Ao leme dos Pulp, Jarvis Cocker criou uma figura única: um "clown" histriónico, desesperado e debochado que gerava observações sociais violentas. Era uma espécie de palhaço da cidade, entesoado e iconoclasta, que corria o risco de se perder no seu próprio boneco.
A idade fez-lhe ver que não havia futuro em continuar a rebolar no chão, vestido de plumas rosa, enquanto cantava (esganiçado) sobre revoltas sociais por via de relações sexuais com raparigas burguesas. Pelo que no seu primeiro disco a solo, de há dois anos, abandonou a persona-Pulp e pareceu querer reescrever-se como respeitável eminência pop, fazendo canções que aspiravam a ser clássicas mas a que faltava sempre o golpe de asa e a coesão no som que os Pulp conseguiam. Cocker tinha ganho vergonha. Mas em "Further Complications" (o novo disco ) é nítido que o ex- "clown" voltou a ter gozo em berrar. No cerne de "Further Complications" estão os riffs másculos do rock, mesmo que aqui e ali haja desvios em direcção ao disco-sound ou à balada. O disco abre com o tema homónimo, assente num riff clássico de guitarra, acelerado e posteriormente arrastado, com bateria poderosa em fundo e coro no refrão.
A toada mantém-se no segundo tema, "Angela", canção devedora do garage rock do final dos anos 60, com um belo riff de guitarra suja.
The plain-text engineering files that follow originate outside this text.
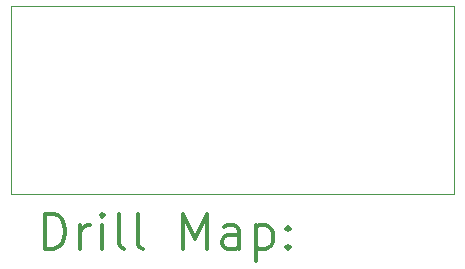
<source format=gbr>
%FSLAX45Y45*%
G04 Gerber Fmt 4.5, Leading zero omitted, Abs format (unit mm)*
G04 Created by KiCad (PCBNEW (5.1.10)-1) date 2021-09-02 15:22:30*
%MOMM*%
%LPD*%
G01*
G04 APERTURE LIST*
%TA.AperFunction,Profile*%
%ADD10C,0.050000*%
%TD*%
%ADD11C,0.200000*%
%ADD12C,0.300000*%
G04 APERTURE END LIST*
D10*
X10541000Y-6350000D02*
X10541000Y-4762500D01*
X14287500Y-6350000D02*
X10541000Y-6350000D01*
X14287500Y-4762500D02*
X14287500Y-6350000D01*
X10541000Y-4762500D02*
X14287500Y-4762500D01*
D11*
D12*
X10824928Y-6818214D02*
X10824928Y-6518214D01*
X10896357Y-6518214D01*
X10939214Y-6532500D01*
X10967786Y-6561071D01*
X10982071Y-6589643D01*
X10996357Y-6646786D01*
X10996357Y-6689643D01*
X10982071Y-6746786D01*
X10967786Y-6775357D01*
X10939214Y-6803929D01*
X10896357Y-6818214D01*
X10824928Y-6818214D01*
X11124928Y-6818214D02*
X11124928Y-6618214D01*
X11124928Y-6675357D02*
X11139214Y-6646786D01*
X11153500Y-6632500D01*
X11182071Y-6618214D01*
X11210643Y-6618214D01*
X11310643Y-6818214D02*
X11310643Y-6618214D01*
X11310643Y-6518214D02*
X11296357Y-6532500D01*
X11310643Y-6546786D01*
X11324928Y-6532500D01*
X11310643Y-6518214D01*
X11310643Y-6546786D01*
X11496357Y-6818214D02*
X11467786Y-6803929D01*
X11453500Y-6775357D01*
X11453500Y-6518214D01*
X11653500Y-6818214D02*
X11624928Y-6803929D01*
X11610643Y-6775357D01*
X11610643Y-6518214D01*
X11996357Y-6818214D02*
X11996357Y-6518214D01*
X12096357Y-6732500D01*
X12196357Y-6518214D01*
X12196357Y-6818214D01*
X12467786Y-6818214D02*
X12467786Y-6661071D01*
X12453500Y-6632500D01*
X12424928Y-6618214D01*
X12367786Y-6618214D01*
X12339214Y-6632500D01*
X12467786Y-6803929D02*
X12439214Y-6818214D01*
X12367786Y-6818214D01*
X12339214Y-6803929D01*
X12324928Y-6775357D01*
X12324928Y-6746786D01*
X12339214Y-6718214D01*
X12367786Y-6703929D01*
X12439214Y-6703929D01*
X12467786Y-6689643D01*
X12610643Y-6618214D02*
X12610643Y-6918214D01*
X12610643Y-6632500D02*
X12639214Y-6618214D01*
X12696357Y-6618214D01*
X12724928Y-6632500D01*
X12739214Y-6646786D01*
X12753500Y-6675357D01*
X12753500Y-6761071D01*
X12739214Y-6789643D01*
X12724928Y-6803929D01*
X12696357Y-6818214D01*
X12639214Y-6818214D01*
X12610643Y-6803929D01*
X12882071Y-6789643D02*
X12896357Y-6803929D01*
X12882071Y-6818214D01*
X12867786Y-6803929D01*
X12882071Y-6789643D01*
X12882071Y-6818214D01*
X12882071Y-6632500D02*
X12896357Y-6646786D01*
X12882071Y-6661071D01*
X12867786Y-6646786D01*
X12882071Y-6632500D01*
X12882071Y-6661071D01*
M02*

</source>
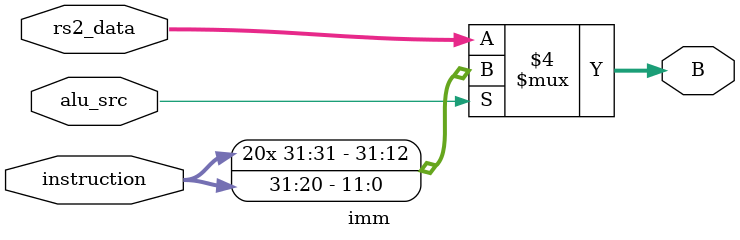
<source format=v>
module imm(
    input alu_src,
    input [31:0] instruction,
    input [31:0] rs2_data,
    output reg [31:0] B
);

always @(*) begin
    if(alu_src == 1'b1) begin
      B = {{20{instruction[31]}},instruction[31:20]};
    end
    else B = rs2_data;
end

endmodule
</source>
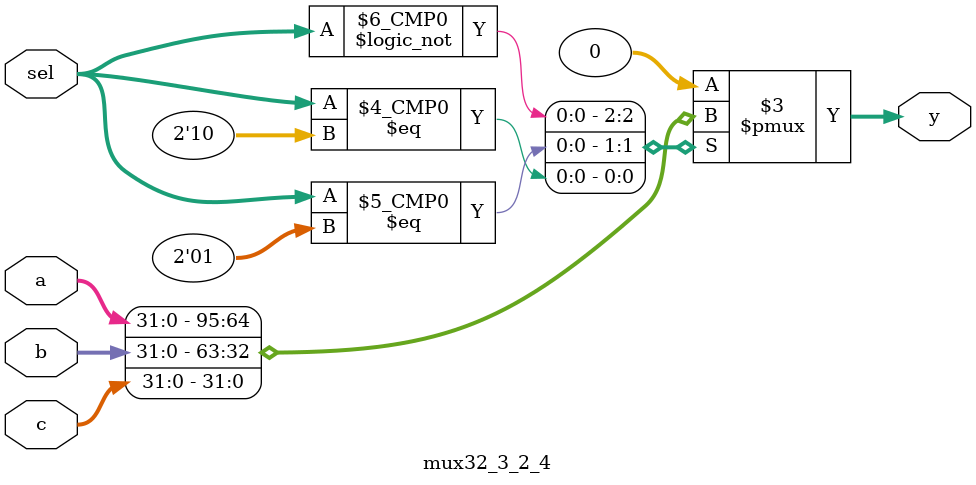
<source format=v>
`timescale 1ns / 1ps
module mux32_3_2_4(
	 input [31:0] a,
    input [31:0] b,
    input [31:0] c,
    input [1:0] sel,
    output reg [31:0] y
    );
	 always @ * begin
		case(sel)
		2'b00:begin
			y = a;
		end
		2'b01:begin
			y = b;
		end
		2'b10:begin
			y = c;
		end
		default:begin
			y = 0;
		end
		endcase
	 end
    


endmodule

</source>
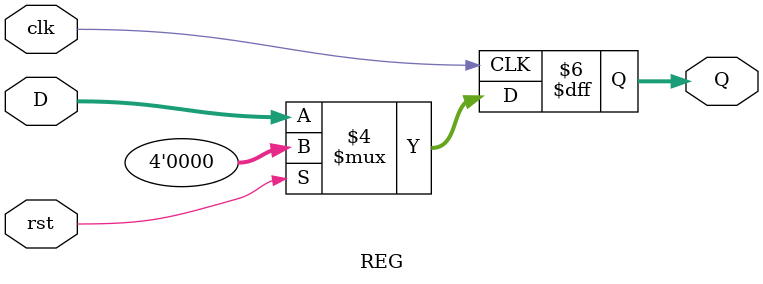
<source format=v>
`timescale 1ns / 1ps

module REG #(parameter DATAWIDTH = 4)(D, Q, clk, rst);
	input      [DATAWIDTH-1:0] D;
	input                      clk, rst;
	output reg [DATAWIDTH-1:0] Q;

	always @(posedge clk) begin
		if (rst == 1) // synchronous reset 
			Q <= 0;
		else
			Q <=D;
	end
endmodule
</source>
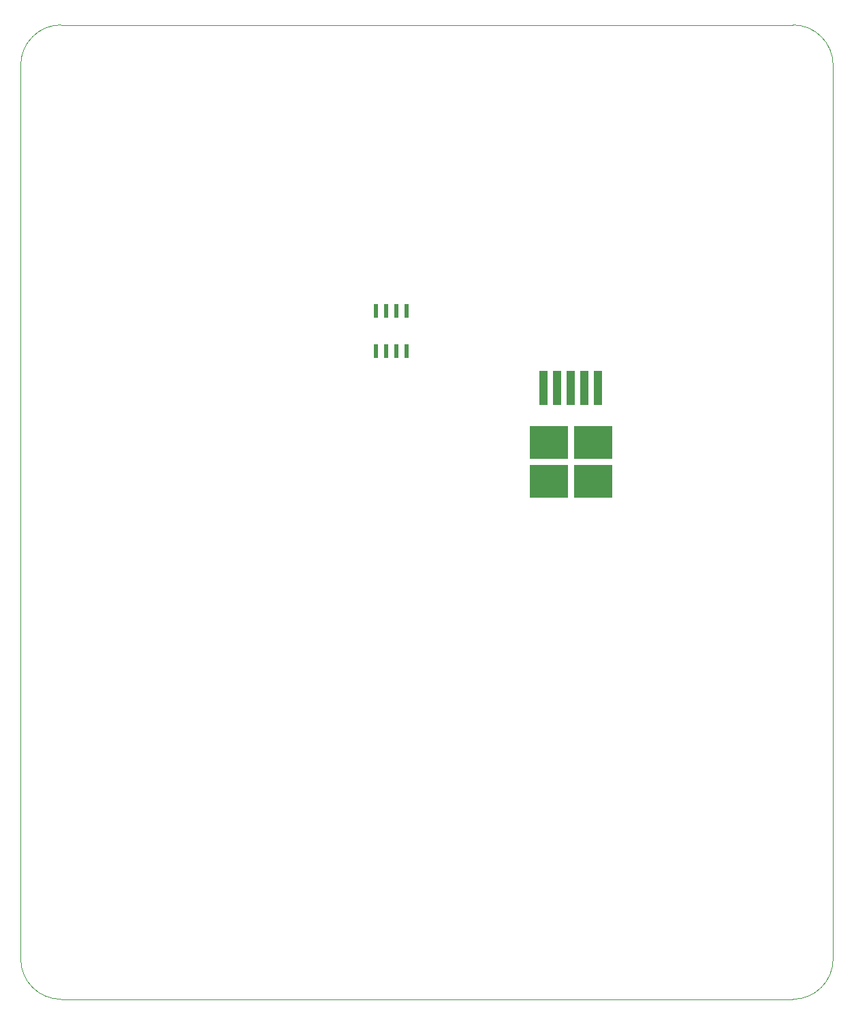
<source format=gbr>
%TF.GenerationSoftware,KiCad,Pcbnew,7.0.8*%
%TF.CreationDate,2023-10-31T22:13:39+02:00*%
%TF.ProjectId,Small_load_V1,536d616c-6c5f-46c6-9f61-645f56312e6b,rev?*%
%TF.SameCoordinates,Original*%
%TF.FileFunction,Paste,Bot*%
%TF.FilePolarity,Positive*%
%FSLAX46Y46*%
G04 Gerber Fmt 4.6, Leading zero omitted, Abs format (unit mm)*
G04 Created by KiCad (PCBNEW 7.0.8) date 2023-10-31 22:13:39*
%MOMM*%
%LPD*%
G01*
G04 APERTURE LIST*
G04 Aperture macros list*
%AMRoundRect*
0 Rectangle with rounded corners*
0 $1 Rounding radius*
0 $2 $3 $4 $5 $6 $7 $8 $9 X,Y pos of 4 corners*
0 Add a 4 corners polygon primitive as box body*
4,1,4,$2,$3,$4,$5,$6,$7,$8,$9,$2,$3,0*
0 Add four circle primitives for the rounded corners*
1,1,$1+$1,$2,$3*
1,1,$1+$1,$4,$5*
1,1,$1+$1,$6,$7*
1,1,$1+$1,$8,$9*
0 Add four rect primitives between the rounded corners*
20,1,$1+$1,$2,$3,$4,$5,0*
20,1,$1+$1,$4,$5,$6,$7,0*
20,1,$1+$1,$6,$7,$8,$9,0*
20,1,$1+$1,$8,$9,$2,$3,0*%
G04 Aperture macros list end*
%ADD10RoundRect,0.052500X0.217500X-0.825000X0.217500X0.825000X-0.217500X0.825000X-0.217500X-0.825000X0*%
%ADD11RoundRect,0.020000X-0.475000X2.050000X-0.475000X-2.050000X0.475000X-2.050000X0.475000X2.050000X0*%
%ADD12RoundRect,0.022500X-2.340000X2.025000X-2.340000X-2.025000X2.340000X-2.025000X2.340000X2.025000X0*%
%TA.AperFunction,Profile*%
%ADD13C,0.100000*%
%TD*%
G04 APERTURE END LIST*
D10*
%TO.C,U6*%
X98005000Y-90475000D03*
X96735000Y-90475000D03*
X95465000Y-90475000D03*
X94195000Y-90475000D03*
X94195000Y-85525000D03*
X95465000Y-85525000D03*
X96735000Y-85525000D03*
X98005000Y-85525000D03*
%TD*%
D11*
%TO.C,U7*%
X115000000Y-95100000D03*
X116700000Y-95100000D03*
X118400000Y-95100000D03*
D12*
X121175000Y-101825000D03*
X115625000Y-101825000D03*
X121175000Y-106675000D03*
X115625000Y-106675000D03*
D11*
X120100000Y-95100000D03*
X121800000Y-95100000D03*
%TD*%
D13*
X151000000Y-55000000D02*
G75*
G03*
X146000000Y-50000000I-5000000J0D01*
G01*
X50000000Y-55000000D02*
X50000000Y-166000000D01*
X50000000Y-166000000D02*
G75*
G03*
X55000000Y-171000000I5000000J0D01*
G01*
X146000000Y-171000000D02*
G75*
G03*
X151000000Y-166000000I0J5000000D01*
G01*
X55000000Y-50000000D02*
G75*
G03*
X50000000Y-55000000I0J-5000000D01*
G01*
X55000000Y-171000000D02*
X146000000Y-171000000D01*
X146000000Y-50000000D02*
X55000000Y-50000000D01*
X151000000Y-166000000D02*
X151000000Y-55000000D01*
M02*

</source>
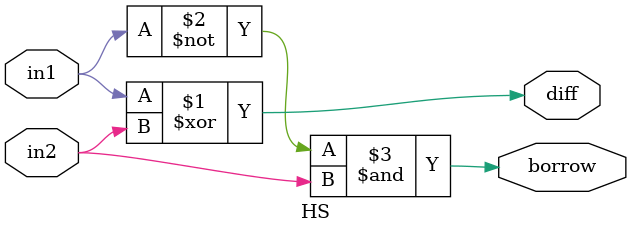
<source format=v>
module HS(in1,in2,diff,borrow);
	input in1,in2;
	output diff,borrow;
	xor(diff,in1,in2);
	and(borrow,~in1,in2);
endmodule

</source>
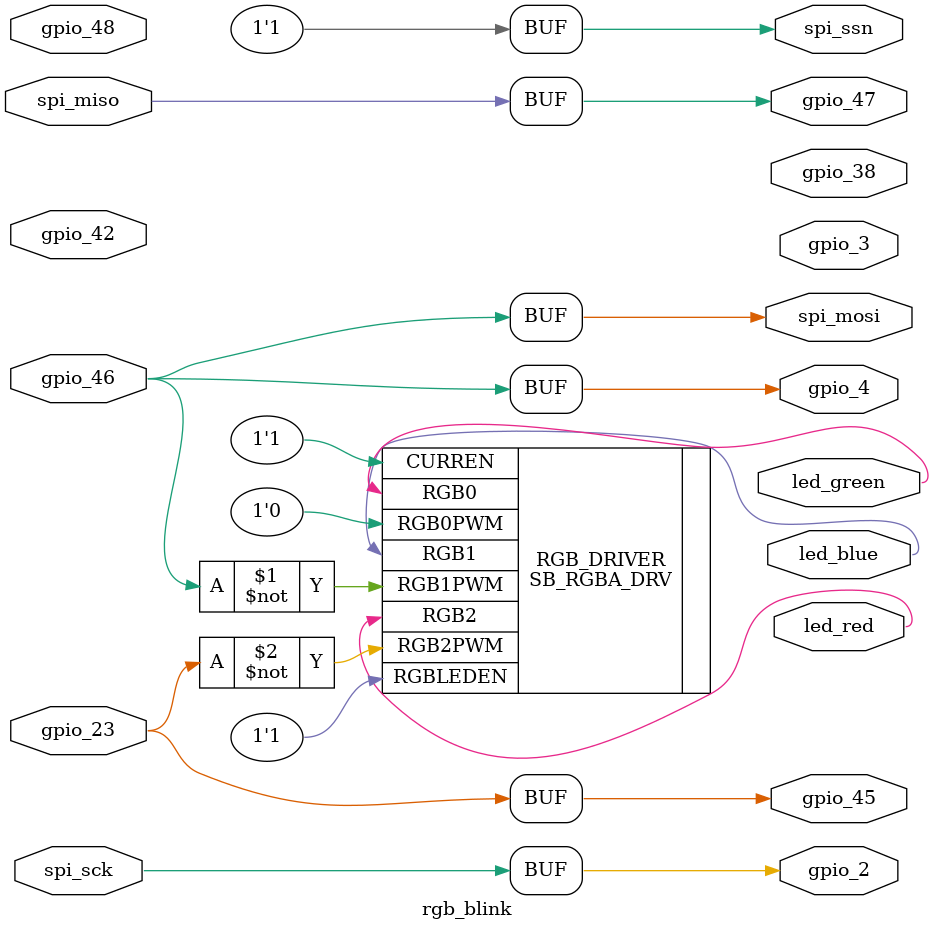
<source format=v>
module rgb_blink (
  // JTAG xlator:

  // TCK
  input wire spi_sck,
  output wire gpio_2,

  // TDI
  output wire gpio_47,
  input wire spi_miso,

  // TDO
  input wire gpio_46,
  output wire gpio_4,
  output wire spi_mosi,

  // TMS
  input wire gpio_23,
  output wire gpio_45,

  // UART
  input wire gpio_48, // Receive
  output wire gpio_3, // Transmit

  // UART selected when these pins are jumpered externally and overrides JTAG
  output wire gpio_38,
  input wire gpio_42,

  output wire spi_ssn,
  // outputs
  output wire led_red  , // Red
  output wire led_blue , // Blue
  output wire led_green  // Green
);

  assign spi_ssn = 1'b1;

// UART only:
//  assign gpio_3 = spi_sck;
//  assign spi_mosi = gpio_48;


// JTAG only:
  assign gpio_2   = spi_sck; // TCK

  assign gpio_45  = gpio_23; // TMS

  assign gpio_47  = spi_miso; // TDI

  assign spi_mosi = gpio_46; // TDO

  assign gpio_4   = gpio_46; // Debug


/*
  // JTAG selection logic: set an external jumper between GPIO_38 and GPIO_42 to disable JTAG
  assign gpio_38 = 1'b0;

  wire jtag_sel = 1'b1; //gpio_42;

  // TCK
  assign gpio_2 = jtag_sel ? spi_sck : 1'b1 ;

  // TDI
  assign gpio_47 = jtag_sel ? spi_mosi : 1'b1;

  // TMS
  assign gpio_45 = jtag_sel ? gpio_23 : 1'b1;

  assign spi_miso = gpio_46;

  // UART selected when JTAG isnt being used
  assign gpio_3   = jtag_sel ? 1'b1 : spi_sck;
  assign spi_mosi = jtag_sel ? 1'bz : gpio_48;
*/
  /*
  wire        int_osc            ;
  reg  [27:0] frequency_counter_i;

//----------------------------------------------------------------------------
//                                                                          --
//                       Internal Oscillator                                --
//                                                                          --
//----------------------------------------------------------------------------
  SB_HFOSC u_SB_HFOSC (.CLKHFPU(1'b1), .CLKHFEN(1'b1), .CLKHF(int_osc));


//----------------------------------------------------------------------------
//                                                                          --
//                       Counter                                            --
//                                                                          --
//----------------------------------------------------------------------------
  always @(posedge int_osc) begin
    frequency_counter_i <= frequency_counter_i + 1'b1;
  end
*/
//----------------------------------------------------------------------------
//                                                                          --
//                       Instantiate RGB primitive                          --
//                                                                          --
//----------------------------------------------------------------------------
  SB_RGBA_DRV RGB_DRIVER (
    .RGBLEDEN(1'b1                                            ),
    //.RGB0PWM (frequency_counter_i[25]&frequency_counter_i[24] ),
    //.RGB1PWM (frequency_counter_i[25]&~frequency_counter_i[24]),
    //.RGB2PWM (~frequency_counter_i[25]&frequency_counter_i[24]),
    .RGB0PWM (1'b0), //~spi_sck),
    .RGB1PWM (~spi_mosi),
    .RGB2PWM (~gpio_23),
    .CURREN  (1'b1                                            ),
    .RGB0    (led_green                                       ), //Actual Hardware connection
    .RGB1    (led_blue                                        ),
    .RGB2    (led_red                                         )
  );
  defparam RGB_DRIVER.RGB0_CURRENT = "0b000001";
  defparam RGB_DRIVER.RGB1_CURRENT = "0b000001";
  defparam RGB_DRIVER.RGB2_CURRENT = "0b000001";


endmodule

</source>
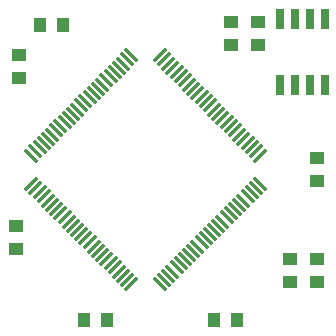
<source format=gtp>
G04 Layer_Color=8421504*
%FSLAX44Y44*%
%MOMM*%
G71*
G01*
G75*
%ADD10R,1.3000X1.0000*%
%ADD11R,1.0000X1.3000*%
%ADD12R,0.6500X1.7500*%
G04:AMPARAMS|DCode=13|XSize=1.5mm|YSize=0.3mm|CornerRadius=0mm|HoleSize=0mm|Usage=FLASHONLY|Rotation=45.000|XOffset=0mm|YOffset=0mm|HoleType=Round|Shape=Rectangle|*
%AMROTATEDRECTD13*
4,1,4,-0.4243,-0.6364,-0.6364,-0.4243,0.4243,0.6364,0.6364,0.4243,-0.4243,-0.6364,0.0*
%
%ADD13ROTATEDRECTD13*%

G04:AMPARAMS|DCode=14|XSize=1.5mm|YSize=0.3mm|CornerRadius=0mm|HoleSize=0mm|Usage=FLASHONLY|Rotation=135.000|XOffset=0mm|YOffset=0mm|HoleType=Round|Shape=Rectangle|*
%AMROTATEDRECTD14*
4,1,4,0.6364,-0.4243,0.4243,-0.6364,-0.6364,0.4243,-0.4243,0.6364,0.6364,-0.4243,0.0*
%
%ADD14ROTATEDRECTD14*%

D10*
X-130000Y-67250D02*
D03*
Y-47750D02*
D03*
X125000Y-94750D02*
D03*
Y-75250D02*
D03*
X102500D02*
D03*
Y-94750D02*
D03*
X125000Y-9750D02*
D03*
Y9750D02*
D03*
X75000Y124750D02*
D03*
Y105250D02*
D03*
X52500Y124750D02*
D03*
Y105250D02*
D03*
X-127500Y97250D02*
D03*
Y77750D02*
D03*
D11*
X-72250Y-127500D02*
D03*
X-52750D02*
D03*
X57250D02*
D03*
X37750D02*
D03*
X-109750Y122500D02*
D03*
X-90250D02*
D03*
D12*
X93450Y72000D02*
D03*
X131550Y128000D02*
D03*
X118850D02*
D03*
X106150D02*
D03*
X93450D02*
D03*
X131550Y72000D02*
D03*
X118850D02*
D03*
X106150D02*
D03*
D13*
X-116874Y-12020D02*
D03*
X-113338Y-15556D02*
D03*
X-109802Y-19091D02*
D03*
X-106267Y-22627D02*
D03*
X-102731Y-26163D02*
D03*
X-99196Y-29698D02*
D03*
X-95660Y-33234D02*
D03*
X-92125Y-36769D02*
D03*
X-88589Y-40305D02*
D03*
X-85054Y-43841D02*
D03*
X-81518Y-47376D02*
D03*
X-77983Y-50911D02*
D03*
X-74447Y-54447D02*
D03*
X-70911Y-57982D02*
D03*
X-67376Y-61518D02*
D03*
X-63840Y-65054D02*
D03*
X-60305Y-68589D02*
D03*
X-56770Y-72125D02*
D03*
X-53234Y-75660D02*
D03*
X-49698Y-79196D02*
D03*
X-46163Y-82732D02*
D03*
X-42628Y-86267D02*
D03*
X-39092Y-89802D02*
D03*
X-35556Y-93338D02*
D03*
X-32020Y-96874D02*
D03*
X76873Y12021D02*
D03*
X73338Y15556D02*
D03*
X69803Y19092D02*
D03*
X66267Y22628D02*
D03*
X62732Y26163D02*
D03*
X59195Y29699D02*
D03*
X55660Y33234D02*
D03*
X52125Y36769D02*
D03*
X48590Y40305D02*
D03*
X45054Y43841D02*
D03*
X41518Y47376D02*
D03*
X37982Y50912D02*
D03*
X34447Y54447D02*
D03*
X30912Y57983D02*
D03*
X27376Y61518D02*
D03*
X23841Y65054D02*
D03*
X20305Y68589D02*
D03*
X16769Y72125D02*
D03*
X13234Y75660D02*
D03*
X9699Y79196D02*
D03*
X6163Y82731D02*
D03*
X2627Y86267D02*
D03*
X-909Y89803D02*
D03*
X-4444Y93338D02*
D03*
X-7979Y96874D02*
D03*
D14*
Y-96874D02*
D03*
X-4444Y-93337D02*
D03*
X-909Y-89802D02*
D03*
X2627Y-86267D02*
D03*
X6163Y-82732D02*
D03*
X9699Y-79196D02*
D03*
X13234Y-75660D02*
D03*
X16769Y-72125D02*
D03*
X20305Y-68589D02*
D03*
X23841Y-65054D02*
D03*
X27376Y-61518D02*
D03*
X30912Y-57982D02*
D03*
X34447Y-54447D02*
D03*
X37982Y-50911D02*
D03*
X41518Y-47376D02*
D03*
X45054Y-43841D02*
D03*
X48589Y-40305D02*
D03*
X52125Y-36769D02*
D03*
X55660Y-33234D02*
D03*
X59195Y-29698D02*
D03*
X62732Y-26163D02*
D03*
X66267Y-22627D02*
D03*
X69803Y-19091D02*
D03*
X73338Y-15556D02*
D03*
X76873Y-12020D02*
D03*
X-32020Y96874D02*
D03*
X-35556Y93338D02*
D03*
X-39092Y89803D02*
D03*
X-42628Y86267D02*
D03*
X-46163Y82732D02*
D03*
X-49698Y79196D02*
D03*
X-53234Y75660D02*
D03*
X-56770Y72125D02*
D03*
X-60305Y68589D02*
D03*
X-63840Y65054D02*
D03*
X-67376Y61518D02*
D03*
X-70911Y57983D02*
D03*
X-74447Y54447D02*
D03*
X-77983Y50912D02*
D03*
X-81518Y47376D02*
D03*
X-85054Y43841D02*
D03*
X-88589Y40305D02*
D03*
X-92125Y36769D02*
D03*
X-95661Y33234D02*
D03*
X-99196Y29699D02*
D03*
X-102732Y26163D02*
D03*
X-106267Y22628D02*
D03*
X-109802Y19092D02*
D03*
X-113338Y15556D02*
D03*
X-116874Y12021D02*
D03*
M02*

</source>
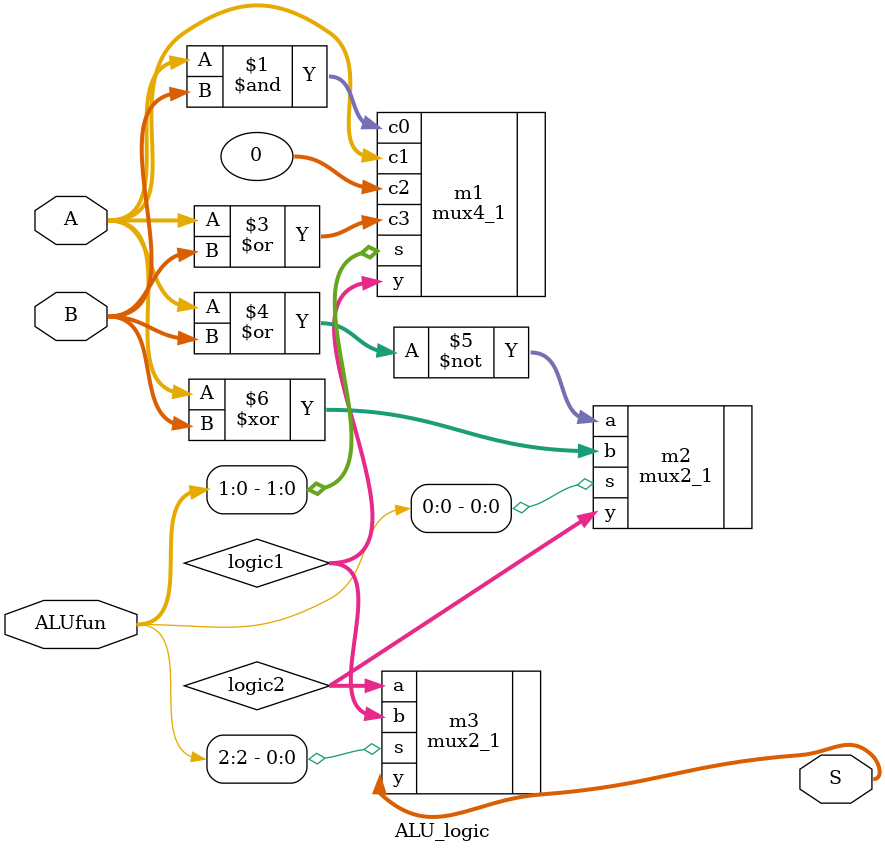
<source format=v>
module ALU_logic(A,B,ALUfun,S);
  input[31:0] A,B;
  input[2:0] ALUfun; //ALUfun[3:1] 
                     //100->A&B; 111->A|B; 011->A^B; 000->~(A|B); 101->A;
  output[31:0] S;
  wire[31:0] logic1,logic2;
  mux4_1 m1(.c0(A&B),.c1(A),.c2(0),.c3(A|B),.s(ALUfun[1:0]),.y(logic1));
  mux2_1 m2(.a(~(A|B)),.b(A^B),.s(ALUfun[0]),.y(logic2));
  mux2_1 m3(.a(logic2),.b(logic1),.s(ALUfun[2]),.y(S));
endmodule
</source>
As guitarras também dominam "Pilchard" e só em "Leftovers" (aproximação ao som dos Stones dos anos 70, com piano gingão, coros e harmonias de guitarras em registo balada) é que o ritmo amaina e Cocker regressa ao seu registo sarcástico, mas com a voz mais controlada. O disco perde coesão a seguir, dispersando-se entre proto-baladas ("I never said I was deep", "Hold still"), temas dominados por saxofones furibundos (uma óptima "Homewrecker!"), disparates à guitarra ("Fuckingsong") e pilhagens ao universo Pulp ("Caucasian blues", muito, muito boa e "Slush") antes de acabar com um tema "disco" ("You're in my eyes"), que assenta na perfeição à voz de Cocker. Por muita graça que tenha ouvi-lo a berrar por cima de riffs barulhentos, o território de "You're in my eyes" (baixos roliços, coros femininos quase kitsch, metais lascivos) adequa-se melhor à idade, à voz e ao humor deste moralista sacana.